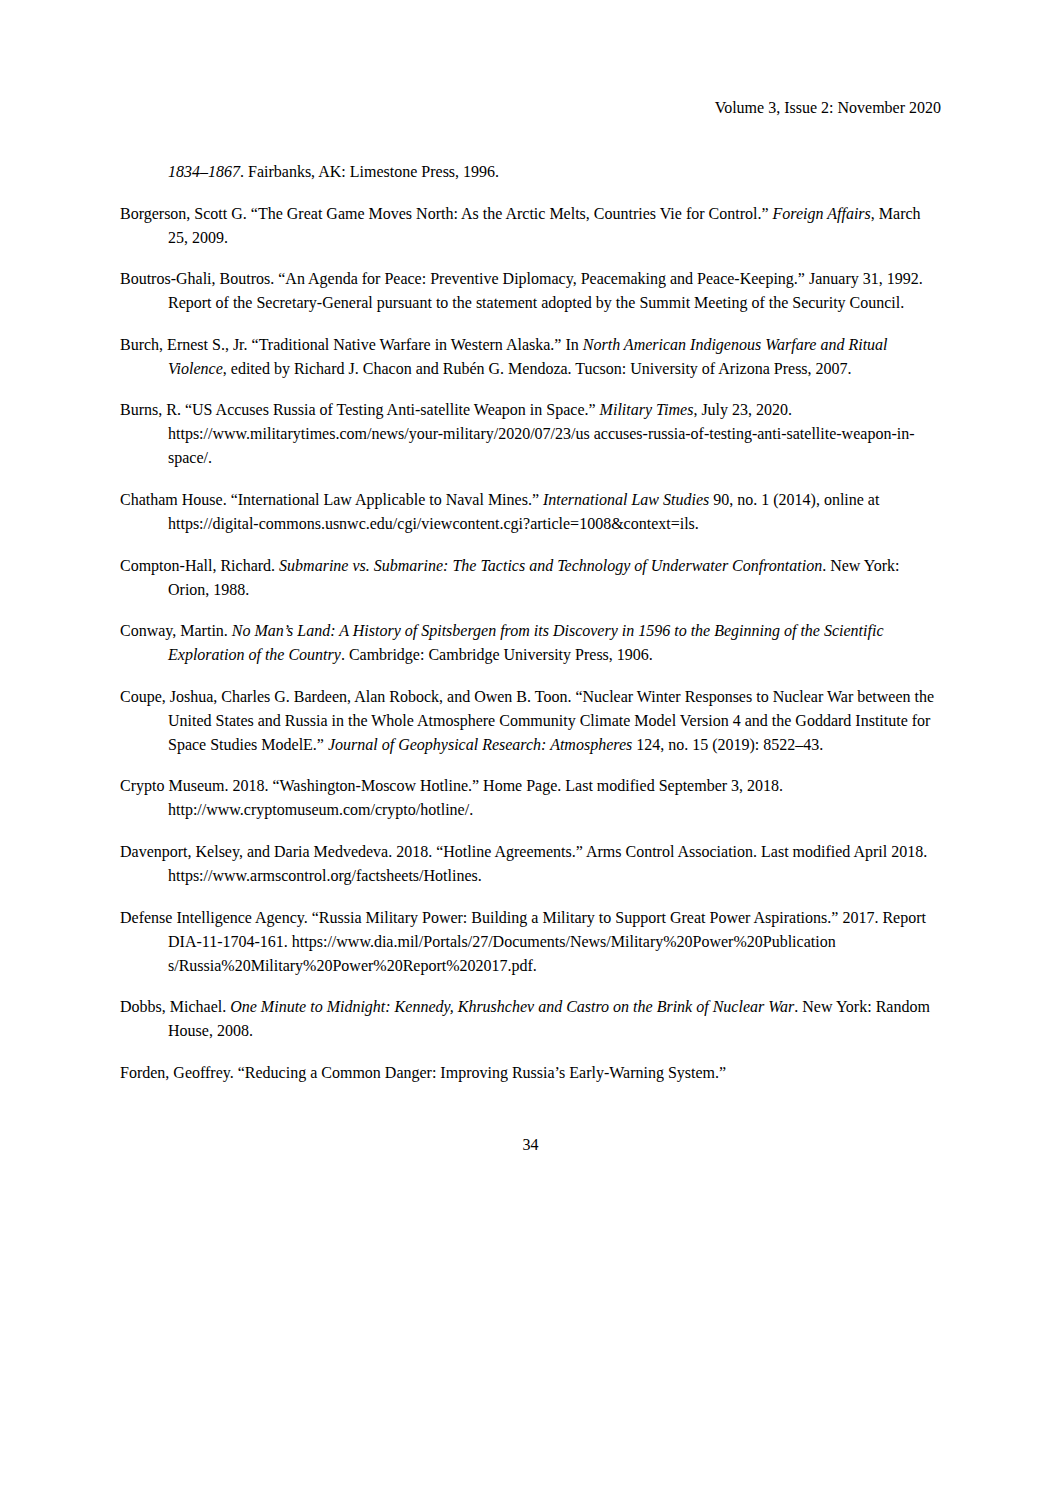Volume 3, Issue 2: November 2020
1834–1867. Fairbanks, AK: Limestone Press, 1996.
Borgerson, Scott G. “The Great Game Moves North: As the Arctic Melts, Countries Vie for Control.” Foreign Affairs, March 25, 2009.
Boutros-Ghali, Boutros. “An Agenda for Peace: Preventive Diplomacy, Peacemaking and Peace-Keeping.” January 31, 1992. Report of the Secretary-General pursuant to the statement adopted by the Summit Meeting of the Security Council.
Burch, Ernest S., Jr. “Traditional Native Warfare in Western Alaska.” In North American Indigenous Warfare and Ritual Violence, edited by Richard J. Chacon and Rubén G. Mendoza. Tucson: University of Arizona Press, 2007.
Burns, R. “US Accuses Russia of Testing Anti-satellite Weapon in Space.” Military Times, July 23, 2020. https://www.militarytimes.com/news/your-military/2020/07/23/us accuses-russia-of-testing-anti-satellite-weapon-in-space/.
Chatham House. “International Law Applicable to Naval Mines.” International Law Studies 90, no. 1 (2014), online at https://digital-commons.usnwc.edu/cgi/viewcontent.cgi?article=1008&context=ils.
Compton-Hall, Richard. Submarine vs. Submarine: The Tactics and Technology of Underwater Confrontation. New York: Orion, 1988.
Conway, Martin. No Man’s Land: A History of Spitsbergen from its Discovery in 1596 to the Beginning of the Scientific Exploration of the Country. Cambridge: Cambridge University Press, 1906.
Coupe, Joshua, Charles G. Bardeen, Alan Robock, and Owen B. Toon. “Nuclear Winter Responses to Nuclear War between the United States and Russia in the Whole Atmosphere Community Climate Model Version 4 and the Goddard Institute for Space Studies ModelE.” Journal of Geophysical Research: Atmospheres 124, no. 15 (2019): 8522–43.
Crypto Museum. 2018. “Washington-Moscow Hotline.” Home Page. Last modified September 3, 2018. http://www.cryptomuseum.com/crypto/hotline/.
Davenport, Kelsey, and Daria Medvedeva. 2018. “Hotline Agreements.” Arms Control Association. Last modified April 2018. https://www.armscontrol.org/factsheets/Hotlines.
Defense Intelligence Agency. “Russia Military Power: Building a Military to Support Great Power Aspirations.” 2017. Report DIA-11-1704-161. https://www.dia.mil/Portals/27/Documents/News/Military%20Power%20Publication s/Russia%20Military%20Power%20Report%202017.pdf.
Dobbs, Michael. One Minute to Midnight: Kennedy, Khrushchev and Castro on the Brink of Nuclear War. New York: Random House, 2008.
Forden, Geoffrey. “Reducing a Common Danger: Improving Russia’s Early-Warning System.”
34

▸ What is required
Pictures stay out of the copy; please restate every record above exactly.

▸ Answer
Volume 3, Issue 2: November 2020
1834–1867. Fairbanks, AK: Limestone Press, 1996.
Borgerson, Scott G. “The Great Game Moves North: As the Arctic Melts, Countries Vie for Control.” Foreign Affairs, March 25, 2009.
Boutros-Ghali, Boutros. “An Agenda for Peace: Preventive Diplomacy, Peacemaking and Peace-Keeping.” January 31, 1992. Report of the Secretary-General pursuant to the statement adopted by the Summit Meeting of the Security Council.
Burch, Ernest S., Jr. “Traditional Native Warfare in Western Alaska.” In North American Indigenous Warfare and Ritual Violence, edited by Richard J. Chacon and Rubén G. Mendoza. Tucson: University of Arizona Press, 2007.
Burns, R. “US Accuses Russia of Testing Anti-satellite Weapon in Space.” Military Times, July 23, 2020. https://www.militarytimes.com/news/your-military/2020/07/23/us accuses-russia-of-testing-anti-satellite-weapon-in-space/.
Chatham House. “International Law Applicable to Naval Mines.” International Law Studies 90, no. 1 (2014), online at https://digital-commons.usnwc.edu/cgi/viewcontent.cgi?article=1008&context=ils.
Compton-Hall, Richard. Submarine vs. Submarine: The Tactics and Technology of Underwater Confrontation. New York: Orion, 1988.
Conway, Martin. No Man’s Land: A History of Spitsbergen from its Discovery in 1596 to the Beginning of the Scientific Exploration of the Country. Cambridge: Cambridge University Press, 1906.
Coupe, Joshua, Charles G. Bardeen, Alan Robock, and Owen B. Toon. “Nuclear Winter Responses to Nuclear War between the United States and Russia in the Whole Atmosphere Community Climate Model Version 4 and the Goddard Institute for Space Studies ModelE.” Journal of Geophysical Research: Atmospheres 124, no. 15 (2019): 8522–43.
Crypto Museum. 2018. “Washington-Moscow Hotline.” Home Page. Last modified September 3, 2018. http://www.cryptomuseum.com/crypto/hotline/.
Davenport, Kelsey, and Daria Medvedeva. 2018. “Hotline Agreements.” Arms Control Association. Last modified April 2018. https://www.armscontrol.org/factsheets/Hotlines.
Defense Intelligence Agency. “Russia Military Power: Building a Military to Support Great Power Aspirations.” 2017. Report DIA-11-1704-161. https://www.dia.mil/Portals/27/Documents/News/Military%20Power%20Publication s/Russia%20Military%20Power%20Report%202017.pdf.
Dobbs, Michael. One Minute to Midnight: Kennedy, Khrushchev and Castro on the Brink of Nuclear War. New York: Random House, 2008.
Forden, Geoffrey. “Reducing a Common Danger: Improving Russia’s Early-Warning System.”
34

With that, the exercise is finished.